I’ve decided this year is all about contests for me. My goal is to enter one per month and, if I can, more (I’ve entered four so far since the beginning of the year). Should anyone choose to follow me in this plan, you need to get your hands on the Canadian Writers’ Contest Calendar – it’ s magic!
So, I had all kinds of reasons why I was going to do this and I’m going to explore some more deep and meaningful ones in future weeks but, for now, let me tell you about an unexpected updside I’m experiencing.
The joy of submitting.
Oh I love submitting my work. I really, really do. I know some people don’t enjoy this phase but I think that’s ’cause they skip right by the enjoyable part and go straight to the place of ”I might get rejected“. True, yes, very true. In fact, “might” is the wrong word; the right word is “will”.
When submitting, because I know I will get rejected, the only thing to do is keep submitting. You see, every submission is a slice of hope, a piece of promise, a possibility. And the latest one is always the strongest so, as long as I keep submitting, the sting of being rejected on my older and less shiny and less exciting submissions is considerably dulled. “It doesn’t matter,” I think, “Because I just popped a new envelope in the mail yesterday! Ha-ha!”
One of the things I do to make money (unlike all the above-mentioned submissions which, in the fiction realm, have yet to earn me ANY money), is to write these things called BCRs. A BCR is a Biographical Career Report, usually running about 50 pages once complete, in which I analyze a client and try to figure out what makes them tick, what motivates them, what keeps them working.

Stored entries
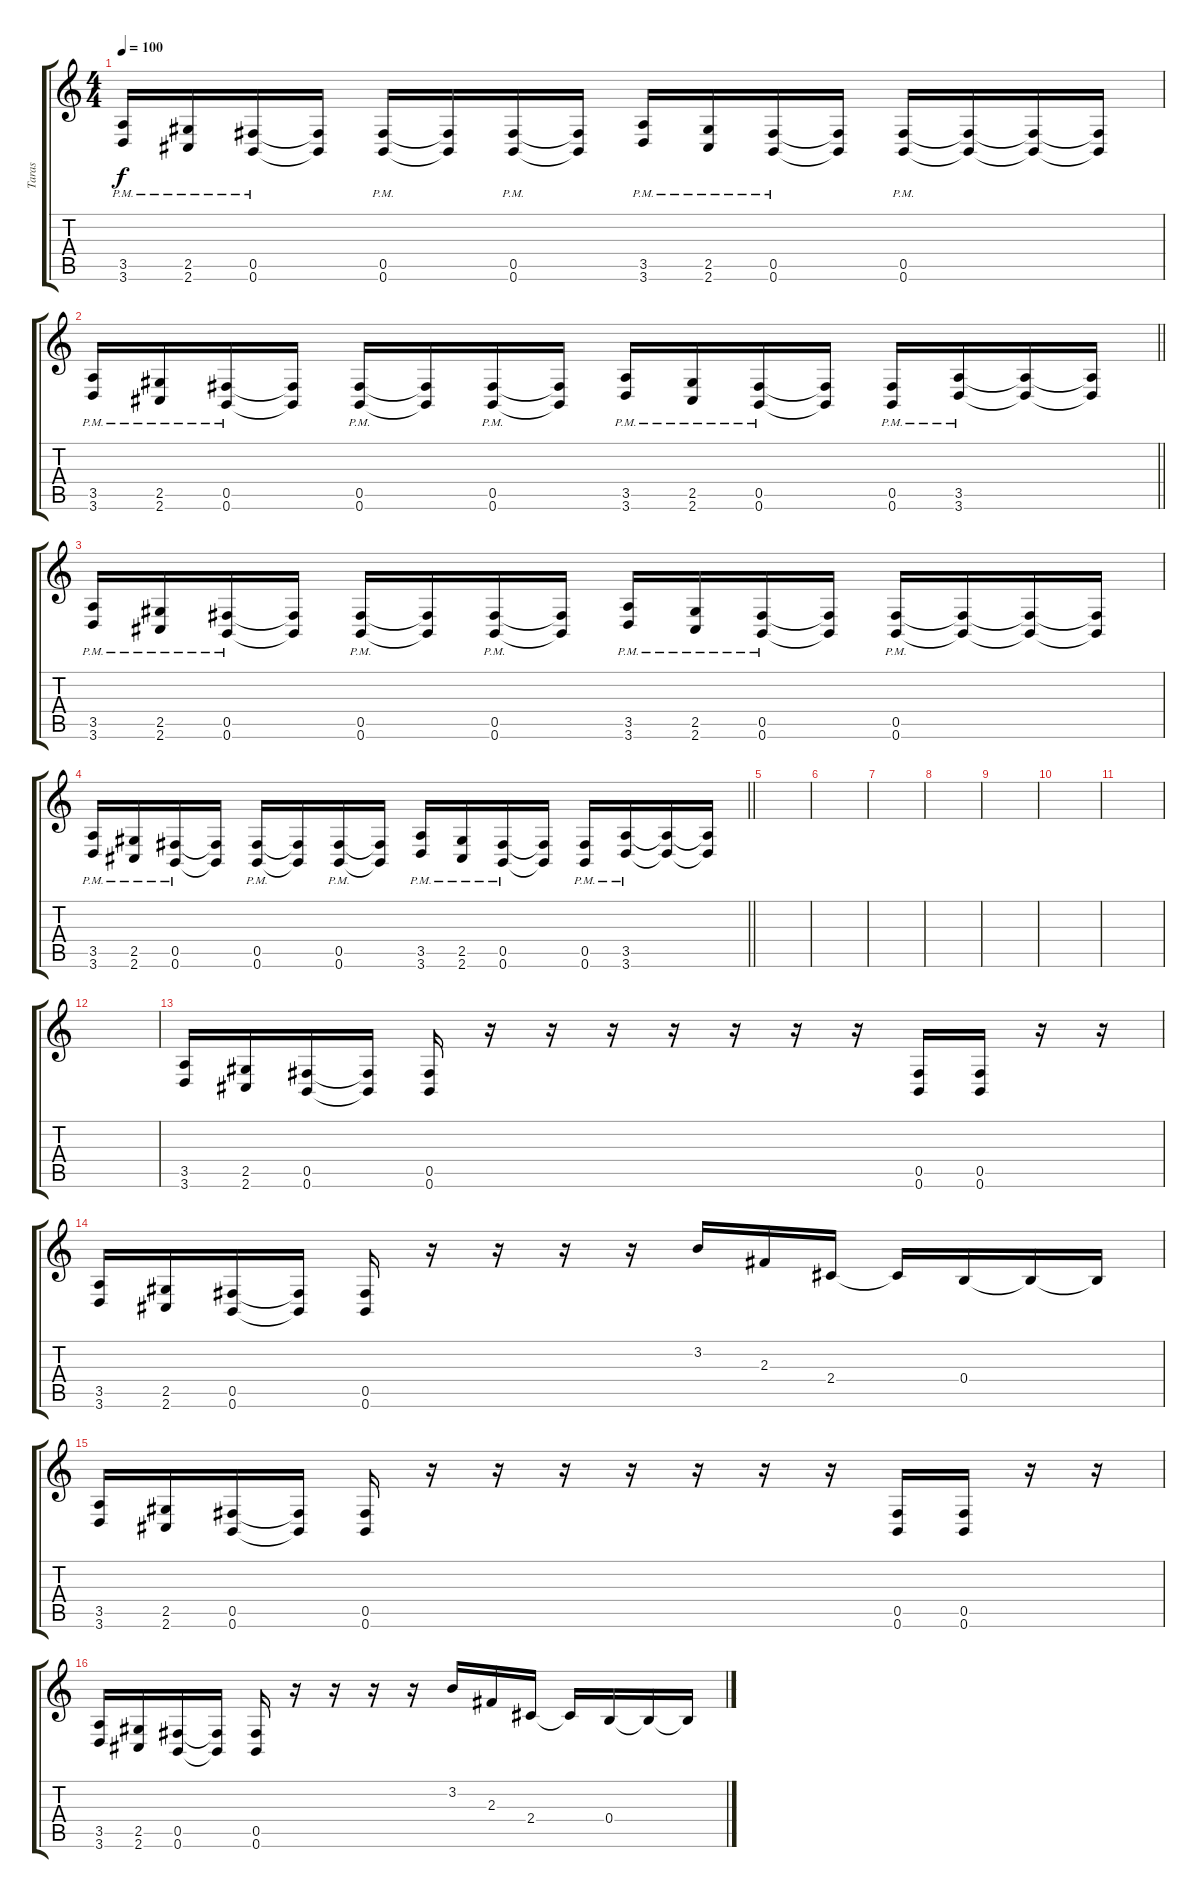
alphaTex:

\track ("Taras" "Taras") {instrument distortionguitar}
\staff {score tabs}
\tuning (Db4 Ab3 E3 B2 Gb2 B1) {hide}
\ts (4 4)
\tempo 100
\clef g2
\ks c
(3.5{pm} 3.6{pm}).16{dy f} (2.5{pm} 2.6{pm}).16 (0.5{pm} 0.6{pm}).16 (0.5{t} 0.6{t}).16 (0.5{pm} 0.6{pm}).16 (0.5{t} 0.6{t}).16 (0.5{pm} 0.6{pm}).16 (0.5{t} 0.6{t}).16 (3.5{pm} 3.6{pm}).16 (2.5{pm} 2.6{pm}).16 (0.5{pm} 0.6{pm}).16 (0.5{t} 0.6{t}).16 (0.5{pm} 0.6{pm}).16 (0.5{t} 0.6{t}).16 (0.5{t} 0.6{t}).16 (0.5{t} 0.6{t}).16 |
\barLineRight lightlight
(3.5{pm} 3.6{pm}).16 (2.5{pm} 2.6{pm}).16 (0.5{pm} 0.6{pm}).16 (0.5{t} 0.6{t}).16 (0.5{pm} 0.6{pm}).16 (0.5{t} 0.6{t}).16 (0.5{pm} 0.6{pm}).16 (0.5{t} 0.6{t}).16 (3.5{pm} 3.6{pm}).16 (2.5{pm} 2.6{pm}).16 (0.5{pm} 0.6{pm}).16 (0.5{t} 0.6{t}).16 (0.5{pm} 0.6{pm}).16 (3.5{pm} 3.6{pm}).16 (3.5{t} 3.6{t}).16 (3.5{t} 3.6{t}).16 |
(3.5{pm} 3.6{pm}).16 (2.5{pm} 2.6{pm}).16 (0.5{pm} 0.6{pm}).16 (0.5{t} 0.6{t}).16 (0.5{pm} 0.6{pm}).16 (0.5{t} 0.6{t}).16 (0.5{pm} 0.6{pm}).16 (0.5{t} 0.6{t}).16 (3.5{pm} 3.6{pm}).16 (2.5{pm} 2.6{pm}).16 (0.5{pm} 0.6{pm}).16 (0.5{t} 0.6{t}).16 (0.5{pm} 0.6{pm}).16 (0.5{t} 0.6{t}).16 (0.5{t} 0.6{t}).16 (0.5{t} 0.6{t}).16 |
\barLineRight lightlight
(3.5{pm} 3.6{pm}).16 (2.5{pm} 2.6{pm}).16 (0.5{pm} 0.6{pm}).16 (0.5{t} 0.6{t}).16 (0.5{pm} 0.6{pm}).16 (0.5{t} 0.6{t}).16 (0.5{pm} 0.6{pm}).16 (0.5{t} 0.6{t}).16 (3.5{pm} 3.6{pm}).16 (2.5{pm} 2.6{pm}).16 (0.5{pm} 0.6{pm}).16 (0.5{t} 0.6{t}).16 (0.5{pm} 0.6{pm}).16 (3.5{pm} 3.6{pm}).16 (3.5{t} 3.6{t}).16 (3.5{t} 3.6{t}).16 |
|
|
|
|
|
|
|
|
(3.5 3.6).16 (2.5 2.6).16 (0.5 0.6).16 (0.5{t} 0.6{t}).16 (0.5 0.6).16 r.16 r.16 r.16 r.16 r.16 r.16 r.16 (0.5 0.6).16 (0.5 0.6).16 r.16 r.16 |
(3.5 3.6).16 (2.5 2.6).16 (0.5 0.6).16 (0.5{t} 0.6{t}).16 (0.5 0.6).16 r.16 r.16 r.16 r.16 3.2.16 2.3.16 2.4.16 2.4{t}.16 0.4.16 0.4{t}.16 0.4{t}.16 |
(3.5 3.6).16 (2.5 2.6).16 (0.5 0.6).16 (0.5{t} 0.6{t}).16 (0.5 0.6).16 r.16 r.16 r.16 r.16 r.16 r.16 r.16 (0.5 0.6).16 (0.5 0.6).16 r.16 r.16 |
(3.5 3.6).16 (2.5 2.6).16 (0.5 0.6).16 (0.5{t} 0.6{t}).16 (0.5 0.6).16 r.16 r.16 r.16 r.16 3.2.16 2.3.16 2.4.16 2.4{t}.16 0.4.16 0.4{t}.16 0.4{t}.16
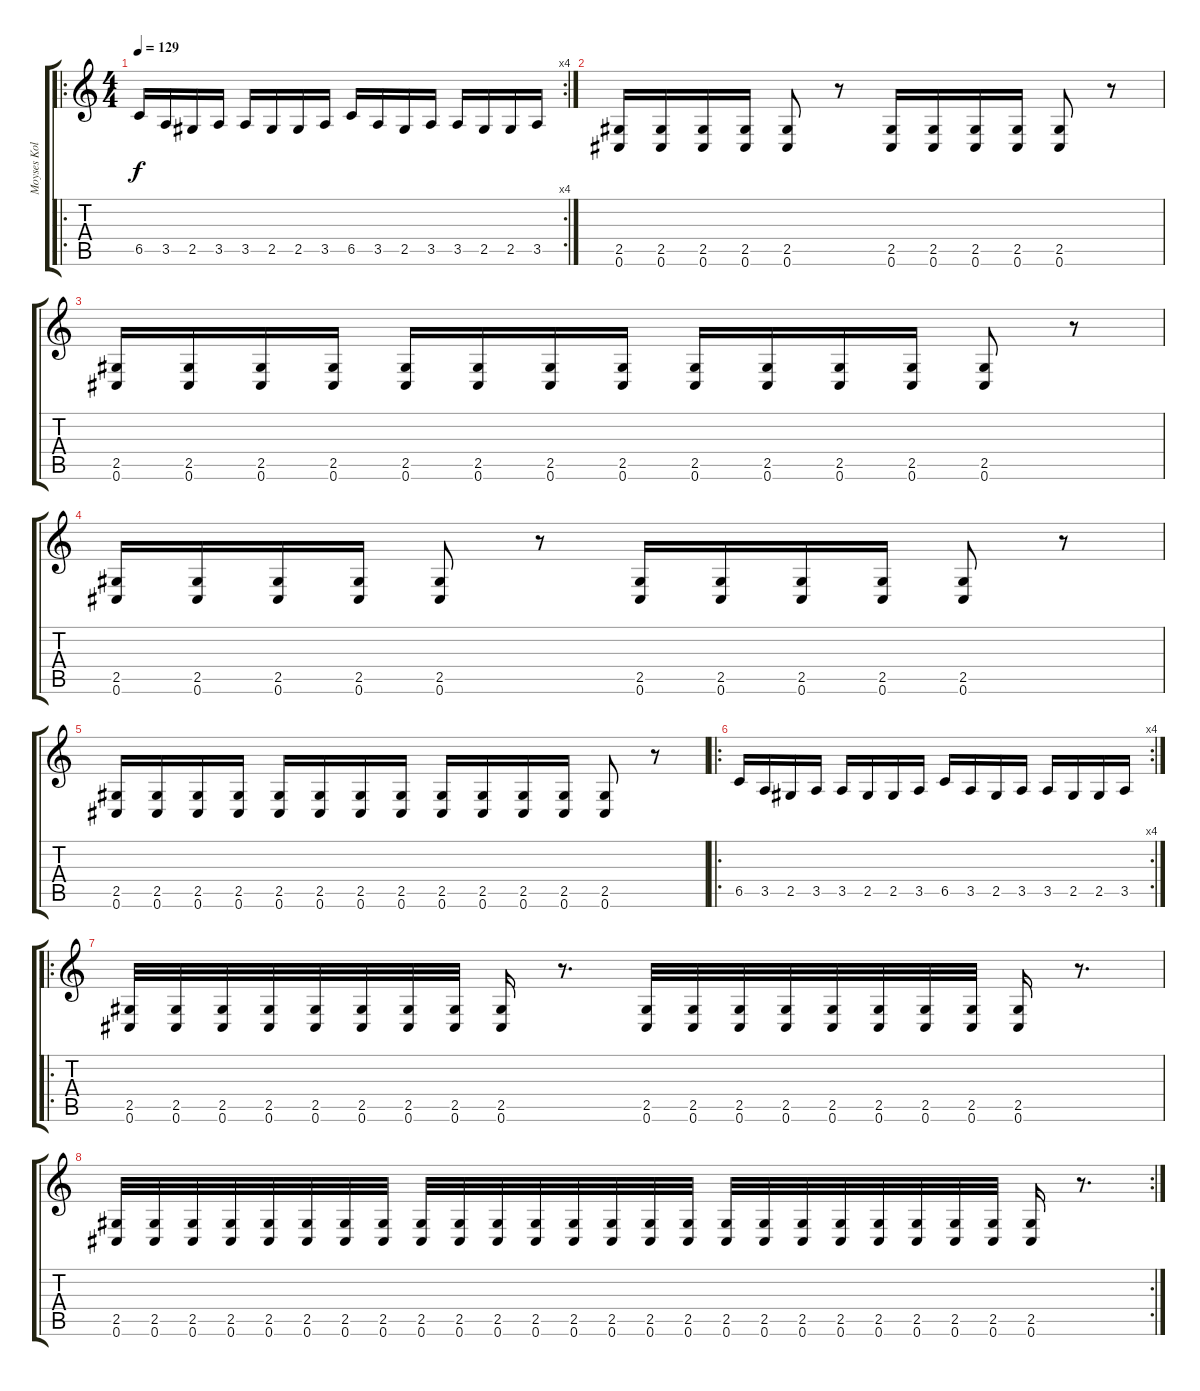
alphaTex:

\track ("Moyses Kolesne" "Moyses Kol") {instrument distortionguitar}
\staff {score tabs}
\tuning (Db4 Ab3 E3 B2 Gb2 Db2) {hide}
\ro
\rc 4
\ts (4 4)
\tempo 129
\clef g2
\ks c
6.5.16{dy f} 3.5.16 2.5.16 3.5.16 3.5.16 2.5.16 2.5.16 3.5.16 6.5.16 3.5.16 2.5.16 3.5.16 3.5.16 2.5.16 2.5.16 3.5.16 |
(2.5 0.6).16 (2.5 0.6).16 (2.5 0.6).16 (2.5 0.6).16 (2.5 0.6).8 r.8 (2.5 0.6).16 (2.5 0.6).16 (2.5 0.6).16 (2.5 0.6).16 (2.5 0.6).8 r.8 |
(2.5 0.6).16 (2.5 0.6).16 (2.5 0.6).16 (2.5 0.6).16 (2.5 0.6).16 (2.5 0.6).16 (2.5 0.6).16 (2.5 0.6).16 (2.5 0.6).16 (2.5 0.6).16 (2.5 0.6).16 (2.5 0.6).16 (2.5 0.6).8 r.8 |
(2.5 0.6).16 (2.5 0.6).16 (2.5 0.6).16 (2.5 0.6).16 (2.5 0.6).8 r.8 (2.5 0.6).16 (2.5 0.6).16 (2.5 0.6).16 (2.5 0.6).16 (2.5 0.6).8 r.8 |
(2.5 0.6).16 (2.5 0.6).16 (2.5 0.6).16 (2.5 0.6).16 (2.5 0.6).16 (2.5 0.6).16 (2.5 0.6).16 (2.5 0.6).16 (2.5 0.6).16 (2.5 0.6).16 (2.5 0.6).16 (2.5 0.6).16 (2.5 0.6).8 r.8 |
\ro
\rc 4
6.5.16 3.5.16 2.5.16 3.5.16 3.5.16 2.5.16 2.5.16 3.5.16 6.5.16 3.5.16 2.5.16 3.5.16 3.5.16 2.5.16 2.5.16 3.5.16 |
\ro
(2.5 0.6).32 (2.5 0.6).32 (2.5 0.6).32 (2.5 0.6).32 (2.5 0.6).32 (2.5 0.6).32 (2.5 0.6).32 (2.5 0.6).32 (2.5 0.6).16 r.8{d} (2.5 0.6).32 (2.5 0.6).32 (2.5 0.6).32 (2.5 0.6).32 (2.5 0.6).32 (2.5 0.6).32 (2.5 0.6).32 (2.5 0.6).32 (2.5 0.6).16 r.8{d} |
\rc 2
(2.5 0.6).32 (2.5 0.6).32 (2.5 0.6).32 (2.5 0.6).32 (2.5 0.6).32 (2.5 0.6).32 (2.5 0.6).32 (2.5 0.6).32 (2.5 0.6).32 (2.5 0.6).32 (2.5 0.6).32 (2.5 0.6).32 (2.5 0.6).32 (2.5 0.6).32 (2.5 0.6).32 (2.5 0.6).32 (2.5 0.6).32 (2.5 0.6).32 (2.5 0.6).32 (2.5 0.6).32 (2.5 0.6).32 (2.5 0.6).32 (2.5 0.6).32 (2.5 0.6).32 (2.5 0.6).16 r.8{d}
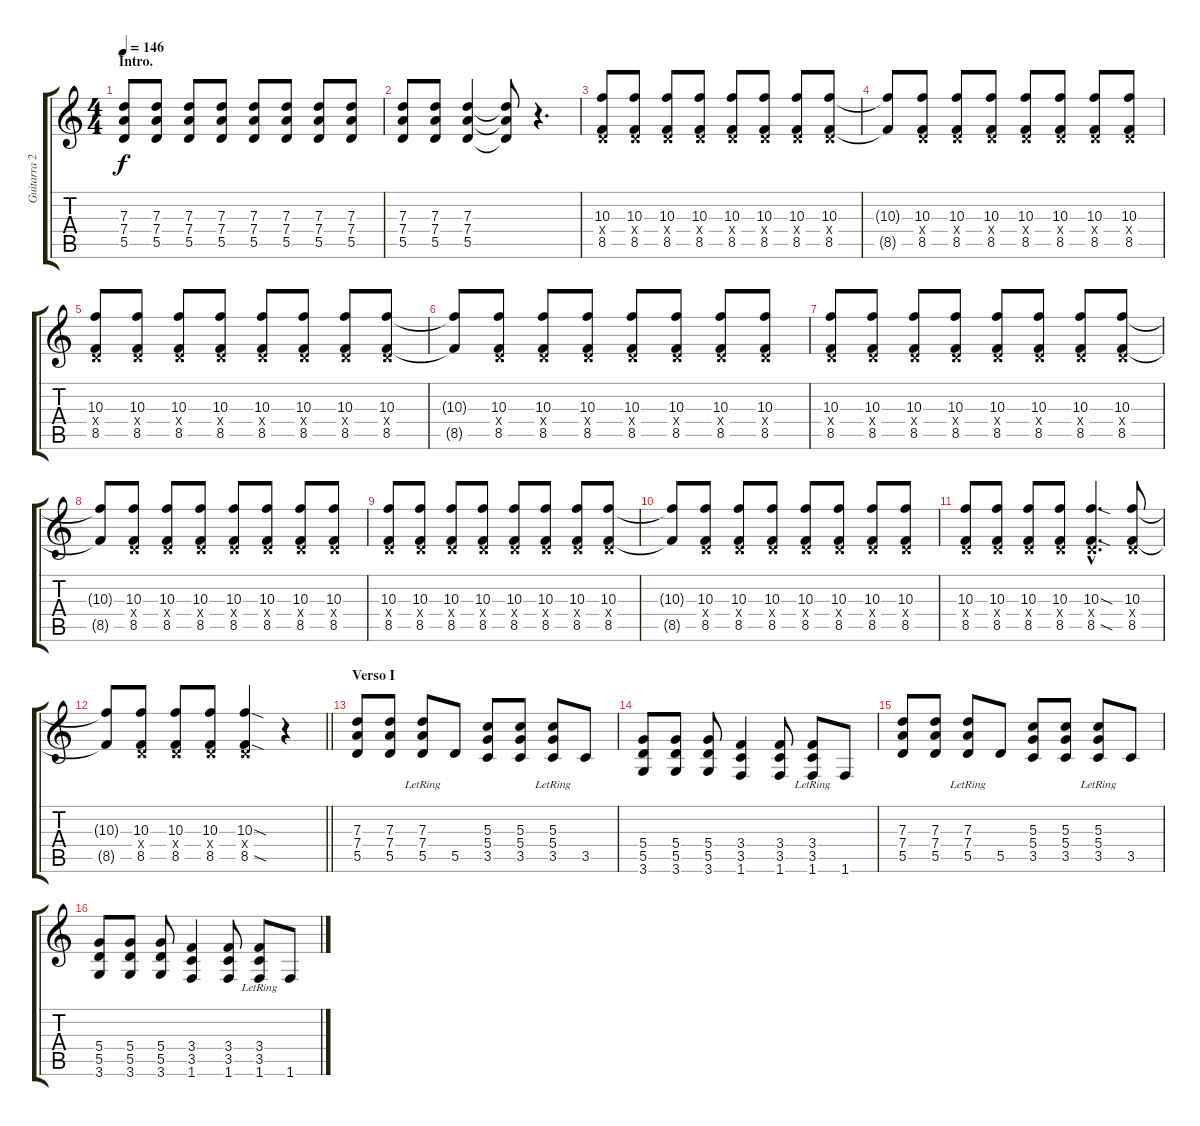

> **SHORT EXERCISE A**
In the blog post about entering writing contests, what does BCR stand for?
> **SHORT EXERCISE B**
The blog post about entering writing contests describes what every submission is. List each of those descriptions.
> **SHORT EXERCISE C**
Pick up the blog post about entering writing contests after its last sentence and keep writing.
The rows have no connection to the blog post about entering writing contests.

> **FINAL ANSWER A**
Biographical Career Report

> **FINAL ANSWER B**
a slice of hope
a piece of promise
a possibility

> **FINAL ANSWER C**
Something that comes up quite often is the notion of goals. Not surprisingly, many of us human beings are goal-oriented. So I often end up telling my clients they do well with goals but what happens if, for example, they are an engineer working on a mega-project which has a five or ten-year timeline? Well, I often recommend they take on a side project or find something else in their life which allows them to set and achieve smaller, quicker goals to keep them satisfied as they go.
Is anyone with me yet? Has anyone jumped ahead to realize if I’m working on a novel and I like goals, maybe I need some sort of side project to keep me satisfied? Yes, good for you. Well, submitting to contests fills that need for me. I think “good for me, I finished something” and then I can go back and pick up from the 37,629th word of my current manuscript.
There’s also one more thing I really like about submitting and you’ll either be with me on this or think I’m nuts – I love the details. Adore the guidelines. All the little nit-picky things required for each magazine or publisher or contest really rock my boat. Which font to use. Which size. What size the margins should be. Is the page number on the bottom right or top centre? What needs to be on the story and what isn’t allowed to be. What information absolutely must appear on the cover page? Where and how and when is the story to be submitted?
I love getting each and every detail right. I often cut and paste the instructions into my document and then delete them, sentence by sentence as I fulfill them. “Double spaced with first line indent?” Done. “12 point Times New Roman?” Check. So satisfying.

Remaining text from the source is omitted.